**PROBLEM TO WORK ON**
Print every line of the material below with no changes to any character.

* * * * * * *

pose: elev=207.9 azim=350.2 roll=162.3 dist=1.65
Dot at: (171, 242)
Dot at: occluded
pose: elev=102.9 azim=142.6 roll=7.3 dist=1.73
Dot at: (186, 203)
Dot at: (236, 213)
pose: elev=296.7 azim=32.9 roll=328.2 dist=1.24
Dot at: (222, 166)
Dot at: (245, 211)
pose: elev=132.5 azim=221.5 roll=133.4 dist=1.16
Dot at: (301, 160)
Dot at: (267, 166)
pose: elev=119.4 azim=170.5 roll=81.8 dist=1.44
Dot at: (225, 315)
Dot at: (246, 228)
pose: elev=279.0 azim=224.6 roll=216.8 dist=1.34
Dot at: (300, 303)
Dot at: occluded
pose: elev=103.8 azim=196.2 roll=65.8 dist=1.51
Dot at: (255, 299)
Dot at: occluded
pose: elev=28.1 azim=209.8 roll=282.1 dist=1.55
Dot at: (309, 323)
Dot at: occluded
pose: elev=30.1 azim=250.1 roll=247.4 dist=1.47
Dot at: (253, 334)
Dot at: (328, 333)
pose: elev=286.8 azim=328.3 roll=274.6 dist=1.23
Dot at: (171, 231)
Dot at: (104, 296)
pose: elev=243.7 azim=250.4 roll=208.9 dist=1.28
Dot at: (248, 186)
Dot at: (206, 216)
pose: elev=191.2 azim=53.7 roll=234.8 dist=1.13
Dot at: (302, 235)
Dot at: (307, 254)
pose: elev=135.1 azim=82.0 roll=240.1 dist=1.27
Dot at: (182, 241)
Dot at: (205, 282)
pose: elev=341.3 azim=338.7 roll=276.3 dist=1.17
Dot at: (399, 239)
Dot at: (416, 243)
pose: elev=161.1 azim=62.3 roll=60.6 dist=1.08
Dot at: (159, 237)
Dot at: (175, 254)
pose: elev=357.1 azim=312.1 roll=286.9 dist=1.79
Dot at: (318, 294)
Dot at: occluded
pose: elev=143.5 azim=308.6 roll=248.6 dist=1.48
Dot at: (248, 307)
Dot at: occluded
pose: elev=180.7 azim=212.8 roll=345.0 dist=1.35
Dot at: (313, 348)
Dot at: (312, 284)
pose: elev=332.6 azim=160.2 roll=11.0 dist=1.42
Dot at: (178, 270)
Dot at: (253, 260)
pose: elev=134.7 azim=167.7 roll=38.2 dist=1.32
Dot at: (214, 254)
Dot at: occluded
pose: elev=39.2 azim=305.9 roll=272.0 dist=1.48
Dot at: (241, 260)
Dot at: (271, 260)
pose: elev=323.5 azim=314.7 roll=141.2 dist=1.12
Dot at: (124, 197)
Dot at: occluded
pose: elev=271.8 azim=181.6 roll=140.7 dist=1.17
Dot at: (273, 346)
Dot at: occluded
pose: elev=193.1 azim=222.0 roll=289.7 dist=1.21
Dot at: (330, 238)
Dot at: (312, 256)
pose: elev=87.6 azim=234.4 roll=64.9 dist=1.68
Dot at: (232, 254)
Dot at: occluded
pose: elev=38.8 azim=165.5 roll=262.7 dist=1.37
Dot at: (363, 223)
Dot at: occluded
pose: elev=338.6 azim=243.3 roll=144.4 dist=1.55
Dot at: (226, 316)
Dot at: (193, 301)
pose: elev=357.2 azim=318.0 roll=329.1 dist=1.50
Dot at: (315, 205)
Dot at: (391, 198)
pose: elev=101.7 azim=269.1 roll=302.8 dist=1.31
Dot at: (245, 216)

* * * * * * *

**EXERCISE OUTPUT**
pose: elev=207.9 azim=350.2 roll=162.3 dist=1.65
Dot at: (171, 242)
Dot at: occluded
pose: elev=102.9 azim=142.6 roll=7.3 dist=1.73
Dot at: (186, 203)
Dot at: (236, 213)
pose: elev=296.7 azim=32.9 roll=328.2 dist=1.24
Dot at: (222, 166)
Dot at: (245, 211)
pose: elev=132.5 azim=221.5 roll=133.4 dist=1.16
Dot at: (301, 160)
Dot at: (267, 166)
pose: elev=119.4 azim=170.5 roll=81.8 dist=1.44
Dot at: (225, 315)
Dot at: (246, 228)
pose: elev=279.0 azim=224.6 roll=216.8 dist=1.34
Dot at: (300, 303)
Dot at: occluded
pose: elev=103.8 azim=196.2 roll=65.8 dist=1.51
Dot at: (255, 299)
Dot at: occluded
pose: elev=28.1 azim=209.8 roll=282.1 dist=1.55
Dot at: (309, 323)
Dot at: occluded
pose: elev=30.1 azim=250.1 roll=247.4 dist=1.47
Dot at: (253, 334)
Dot at: (328, 333)
pose: elev=286.8 azim=328.3 roll=274.6 dist=1.23
Dot at: (171, 231)
Dot at: (104, 296)
pose: elev=243.7 azim=250.4 roll=208.9 dist=1.28
Dot at: (248, 186)
Dot at: (206, 216)
pose: elev=191.2 azim=53.7 roll=234.8 dist=1.13
Dot at: (302, 235)
Dot at: (307, 254)
pose: elev=135.1 azim=82.0 roll=240.1 dist=1.27
Dot at: (182, 241)
Dot at: (205, 282)
pose: elev=341.3 azim=338.7 roll=276.3 dist=1.17
Dot at: (399, 239)
Dot at: (416, 243)
pose: elev=161.1 azim=62.3 roll=60.6 dist=1.08
Dot at: (159, 237)
Dot at: (175, 254)
pose: elev=357.1 azim=312.1 roll=286.9 dist=1.79
Dot at: (318, 294)
Dot at: occluded
pose: elev=143.5 azim=308.6 roll=248.6 dist=1.48
Dot at: (248, 307)
Dot at: occluded
pose: elev=180.7 azim=212.8 roll=345.0 dist=1.35
Dot at: (313, 348)
Dot at: (312, 284)
pose: elev=332.6 azim=160.2 roll=11.0 dist=1.42
Dot at: (178, 270)
Dot at: (253, 260)
pose: elev=134.7 azim=167.7 roll=38.2 dist=1.32
Dot at: (214, 254)
Dot at: occluded
pose: elev=39.2 azim=305.9 roll=272.0 dist=1.48
Dot at: (241, 260)
Dot at: (271, 260)
pose: elev=323.5 azim=314.7 roll=141.2 dist=1.12
Dot at: (124, 197)
Dot at: occluded
pose: elev=271.8 azim=181.6 roll=140.7 dist=1.17
Dot at: (273, 346)
Dot at: occluded
pose: elev=193.1 azim=222.0 roll=289.7 dist=1.21
Dot at: (330, 238)
Dot at: (312, 256)
pose: elev=87.6 azim=234.4 roll=64.9 dist=1.68
Dot at: (232, 254)
Dot at: occluded
pose: elev=38.8 azim=165.5 roll=262.7 dist=1.37
Dot at: (363, 223)
Dot at: occluded
pose: elev=338.6 azim=243.3 roll=144.4 dist=1.55
Dot at: (226, 316)
Dot at: (193, 301)
pose: elev=357.2 azim=318.0 roll=329.1 dist=1.50
Dot at: (315, 205)
Dot at: (391, 198)
pose: elev=101.7 azim=269.1 roll=302.8 dist=1.31
Dot at: (245, 216)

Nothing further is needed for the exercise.